Once again, Cameroonians have been able to scale over a tricky moment in the nation’s rocky process to becoming a full and respected democracy. Over the weekend, Members of Parliament passed an important government-initiated bill which brings all the initial rules and regulations on election s into a single Electoral Code to which citizens can henceforth refer concerning presidential, legislative and council elections and referenda.

There was an understandable hue and cry from the muffled opposition in Parliament about perceived inadequacies in the new Code because, for many, the new document failed to address the multifarious shortcomings which have consistently flawed the electoral process. And this flawed picture is manifested not only in the regular catcalls from opposition circles but in the low voter turnout at the various elections which throw a spell of illegitimacy on many elected officials because they do not enjoy the confidence of the vast majority and, hence, lose in legitimacy even if legally, they are in order.

One has to take a critical look down the memory lane of national politics since the re-installation of multiparty politics in December 1990 to fully encapsulate the scope of the Electoral Code voted in Parliament last Friday night.

Take some the hot potato issues the opposition had some bones to pick with. There is the issue of a two-round option for presidential elections. As the government representatives explained to the embittered opposition MPs in the House, it was going to amount to a breach of the Constitution if the issue was to be included in the Electoral Code. The Constitution, for now, provides for a one-round vote with the leading scorer carrying the day. By acting as such, the primacy of the constitution over all other state laws was safeguarded. The same argument can be put up against those limiting the presidential term of office to five years from the present seven, the lowering of the voting age from 20 to 18 years as well as a redefinition of electoral constituencies. There are certainly some privileges that a party in the majority in Parliament would want to obtain and is in no obligation to sell off its own strategies in remaining in power. This is also what politics is about and it is in justification of this principle that President Paul Biya, on the eve of the legislative elections in July 2007 requested voters, while launching his party’s campaign, for a comfortable majority in Parliament so as to enable him carry through his reforms and policies without obstruction. Those who undermined the request at that time have themselves to blame. One cannot blame those in power for selling a political calendar that fits its whims as long as it is politically and legally acceptable.

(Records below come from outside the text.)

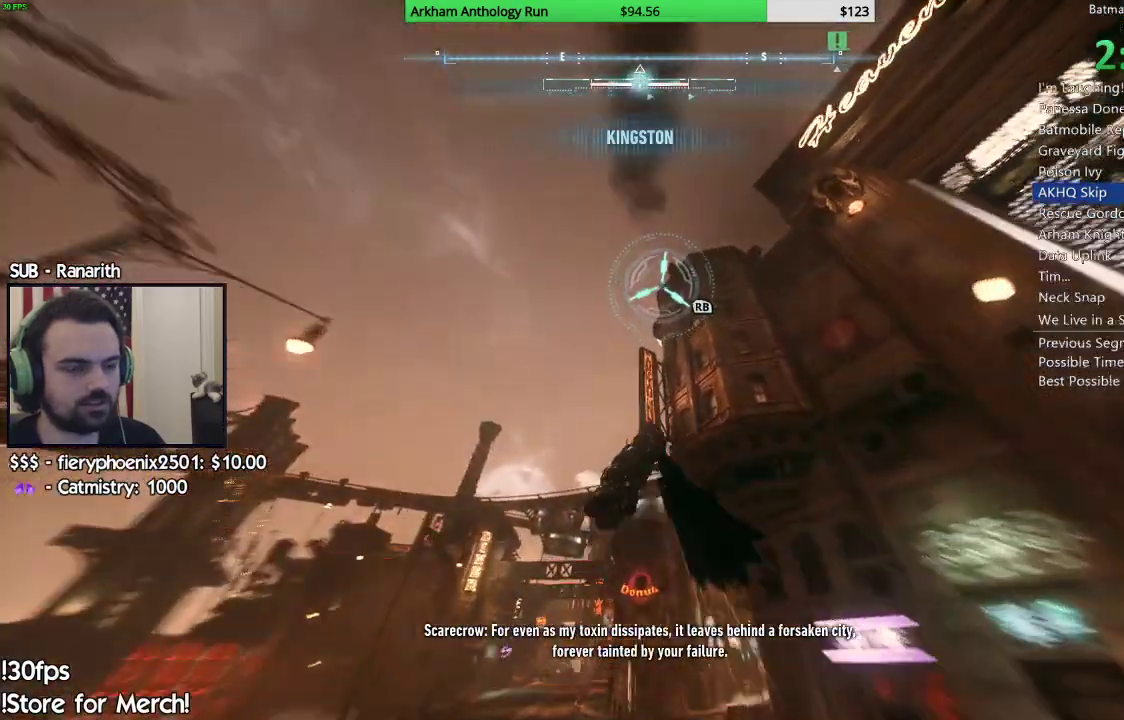
{"buttons": [], "left_stick": "left", "right_stick": "center", "events": []}
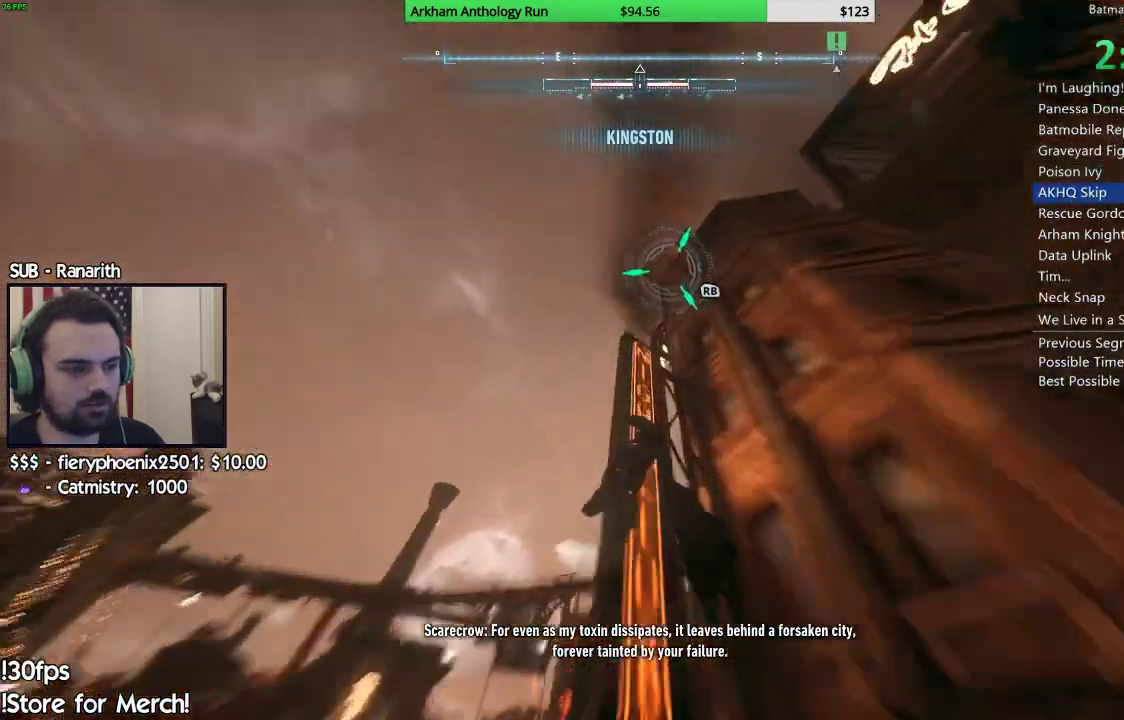
{"buttons": [], "left_stick": "left", "right_stick": "center", "events": []}
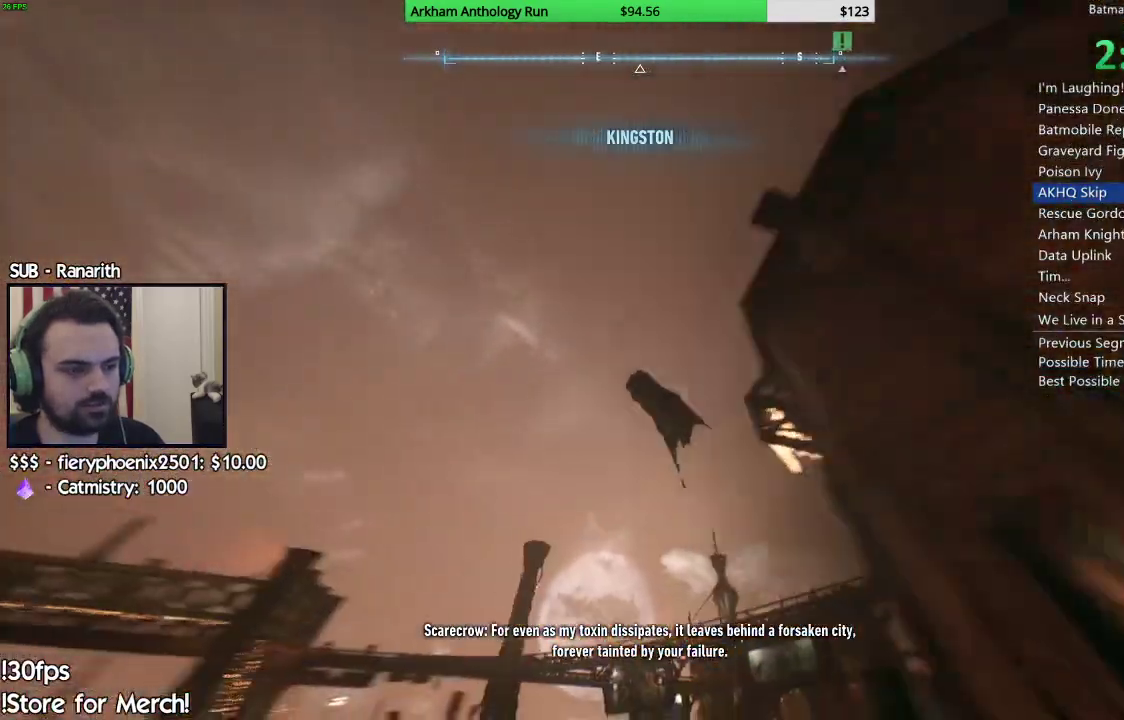
{"buttons": [], "left_stick": "center", "right_stick": "center", "events": [[17, "left_stick", "center"]]}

But this does not mean the majority in Parliament has adopted a take-all attitude. In respect of the Constitution, the government withdrew its attempt to impose an “imperative term” on MPs. It has also formally brought order in the functioning of Elections Cameroon, the elections management outfit, by establishing a clear hierarchical relationship between the Electoral Board and the Directorate General of Elections, giving primacy to the former in policy orientation. That is a major advance.

The brouhaha over the adoption of the Electoral Code festered without fully measuring a very important and significant feature in the electoral process which is the introduction of biometric registration. That new element alone can transform the entire electoral process as it will address one of the most contentious issues in the process by avoiding fake or ghost voters as well as multiple voting.

It will be pretentious to say the playing field is now level enough for a perfect election. But it will also smack of bad faith to say the electoral process has not made some important progress towards improved transparency, acceptability and credibility.